Polisi juga memastikan KD bukan kali pertama berhadapan dengan hukum.
“Memang benar yang bersangkutan merupakan residivis dan pernah melakukan tindak pidana serupa. Namun, penegakan hukum yang kami lakukan tetap harus terukur,” ujar Bayu Pati, seperti dikutip dari detikBali.
Keterangan lain datang dari Polres Badung.
Kasubsi PIDM Sihumas Polres Badung Ipda Ni Nyoman Yuni Eltari menyebut KD pernah masuk target operasi kasus pencurian di wilayah hukum mereka, tetapi sempat lolos saat hendak ditangkap.
Jejak hukum itu membuat percakapan di media sosial bergeser.
Sejumlah unggahan mulai membedah latar belakang korban dan keluarga, termasuk klaim mengenai kondisi ekonomi mereka.
Namun, klaim-klaim yang beredar soal aset keluarga belum menjadi bagian dari temuan resmi yang diumumkan kepolisian.
Di sisi lain, bantuan untuk keluarga korban tetap terus mengalir.
Laporan detik menyebut dana yang terkumpul untuk membantu pendidikan anak-anak KD sudah mencapai sekitar Rp190 juta.
Kementerian Sosial juga mulai melakukan asesmen langsung ke keluarga.
Menteri Sosial Saifullah Yusuf mengatakan timnya telah berdialog dengan keluarga di rumah duka.
Pemerintah, kata dia, menyiapkan dukungan lanjutan sesuai kebutuhan keluarga setelah masa duka mereda.
“Kami akan melakukan pendampingan psikososial dan bantuan-bantuan yang dibutuhkan sesuai hasil asesmen,” kata Saifullah Yusuf, seperti dikutip dari ANTARA.
Meski simpati publik mengalir, proses hukum atas kematian KD tetap berjalan.
Polres Tabanan telah menetapkan lima warga sebagai tersangka dalam kasus pengeroyokan tersebut.
Polisi juga menegaskan jalur pidana tetap ditempuh dan menutup peluang penyelesaian lewat restorative justice.

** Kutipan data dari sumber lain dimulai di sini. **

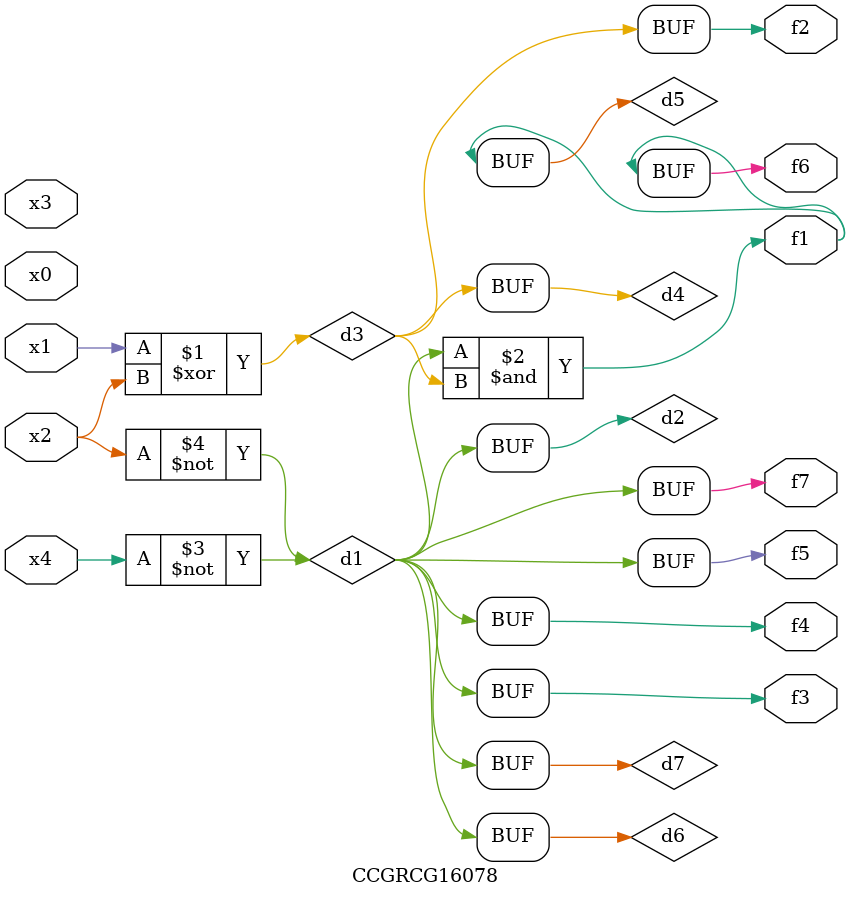
<source format=v>
module CCGRCG16078(
	input x0, x1, x2, x3, x4,
	output f1, f2, f3, f4, f5, f6, f7
);

	wire d1, d2, d3, d4, d5, d6, d7;

	not (d1, x4);
	not (d2, x2);
	xor (d3, x1, x2);
	buf (d4, d3);
	and (d5, d1, d3);
	buf (d6, d1, d2);
	buf (d7, d2);
	assign f1 = d5;
	assign f2 = d4;
	assign f3 = d7;
	assign f4 = d7;
	assign f5 = d7;
	assign f6 = d5;
	assign f7 = d7;
endmodule

</source>
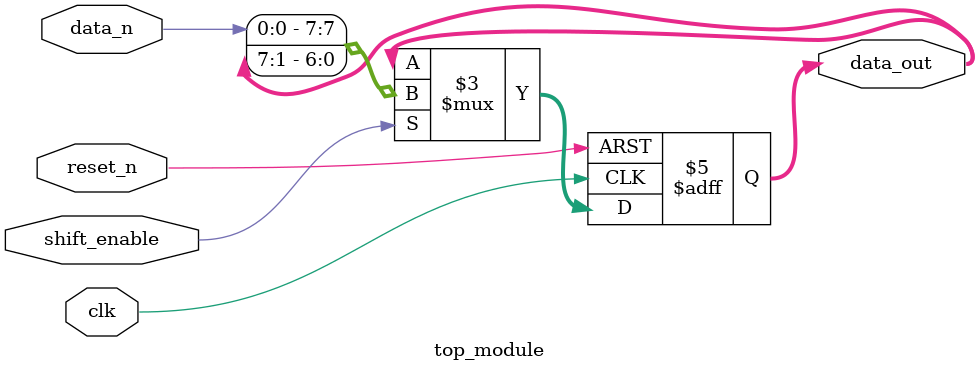
<source format=sv>
module top_module(
  input clk,
  input reset_n,
  input data_n,
  input shift_enable,
  output reg [7:0] data_out
);

always @(posedge clk or negedge reset_n) begin
  if (!reset_n) begin
    data_out <= 8'b0;
  end else if (shift_enable) begin
    data_out <= {data_n, data_out[7:1]};
  end
end

endmodule

</source>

Perkembangan itu membuat kasus di Baturiti tidak lagi dibaca semata sebagai kisah kemiskinan yang berujung tragedi.
Sampai Senin, 3 Agustus 2026, perkara ini justru berkembang menjadi rangkaian isu yang lebih kompleks: dugaan pencurian, aksi main hakim sendiri, rekam jejak kriminal korban, derasnya donasi publik, dan keterlibatan negara dalam pendampingan keluarga yang ditinggalkan.